┌─ RECORDED INFORMATION

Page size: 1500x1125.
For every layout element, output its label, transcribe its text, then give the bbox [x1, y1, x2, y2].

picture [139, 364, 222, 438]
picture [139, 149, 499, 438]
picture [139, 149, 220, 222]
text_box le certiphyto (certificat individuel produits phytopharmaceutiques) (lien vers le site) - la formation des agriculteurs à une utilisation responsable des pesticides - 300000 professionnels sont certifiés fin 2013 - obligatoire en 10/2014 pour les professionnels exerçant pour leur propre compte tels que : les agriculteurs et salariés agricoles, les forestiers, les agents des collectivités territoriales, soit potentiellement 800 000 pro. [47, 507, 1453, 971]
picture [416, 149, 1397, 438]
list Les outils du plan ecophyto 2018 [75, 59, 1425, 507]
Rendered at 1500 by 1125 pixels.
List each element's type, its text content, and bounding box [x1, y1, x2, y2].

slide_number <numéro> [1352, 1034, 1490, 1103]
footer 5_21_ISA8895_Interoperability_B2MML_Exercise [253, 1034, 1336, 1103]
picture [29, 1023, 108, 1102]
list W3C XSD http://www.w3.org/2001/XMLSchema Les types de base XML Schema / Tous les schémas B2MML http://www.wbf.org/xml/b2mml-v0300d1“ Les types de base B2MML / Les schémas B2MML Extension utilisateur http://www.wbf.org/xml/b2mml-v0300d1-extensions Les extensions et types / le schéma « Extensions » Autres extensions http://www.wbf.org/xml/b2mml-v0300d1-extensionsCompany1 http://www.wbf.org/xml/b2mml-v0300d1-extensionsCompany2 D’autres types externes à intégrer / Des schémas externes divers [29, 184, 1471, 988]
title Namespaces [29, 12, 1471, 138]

└─

— DESCRIPTION OF THE TASK —
Copy out all of the data above line for line, with nothing changed.

— RESPONSE TO THIS TASK —
Page size: 1500x1125.
For every layout element, output its label, transcribe its text, then give the bbox [x1, y1, x2, y2].

picture [139, 364, 222, 438]
picture [139, 149, 499, 438]
picture [139, 149, 220, 222]
text_box le certiphyto (certificat individuel produits phytopharmaceutiques) (lien vers le site) - la formation des agriculteurs à une utilisation responsable des pesticides - 300000 professionnels sont certifiés fin 2013 - obligatoire en 10/2014 pour les professionnels exerçant pour leur propre compte tels que : les agriculteurs et salariés agricoles, les forestiers, les agents des collectivités territoriales, soit potentiellement 800 000 pro. [47, 507, 1453, 971]
picture [416, 149, 1397, 438]
list Les outils du plan ecophyto 2018 [75, 59, 1425, 507]
Rendered at 1500 by 1125 pixels.
List each element's type, its text content, and bounding box [x1, y1, x2, y2].

slide_number <numéro> [1352, 1034, 1490, 1103]
footer 5_21_ISA8895_Interoperability_B2MML_Exercise [253, 1034, 1336, 1103]
picture [29, 1023, 108, 1102]
list W3C XSD http://www.w3.org/2001/XMLSchema Les types de base XML Schema / Tous les schémas B2MML http://www.wbf.org/xml/b2mml-v0300d1“ Les types de base B2MML / Les schémas B2MML Extension utilisateur http://www.wbf.org/xml/b2mml-v0300d1-extensions Les extensions et types / le schéma « Extensions » Autres extensions http://www.wbf.org/xml/b2mml-v0300d1-extensionsCompany1 http://www.wbf.org/xml/b2mml-v0300d1-extensionsCompany2 D’autres types externes à intégrer / Des schémas externes divers [29, 184, 1471, 988]
title Namespaces [29, 12, 1471, 138]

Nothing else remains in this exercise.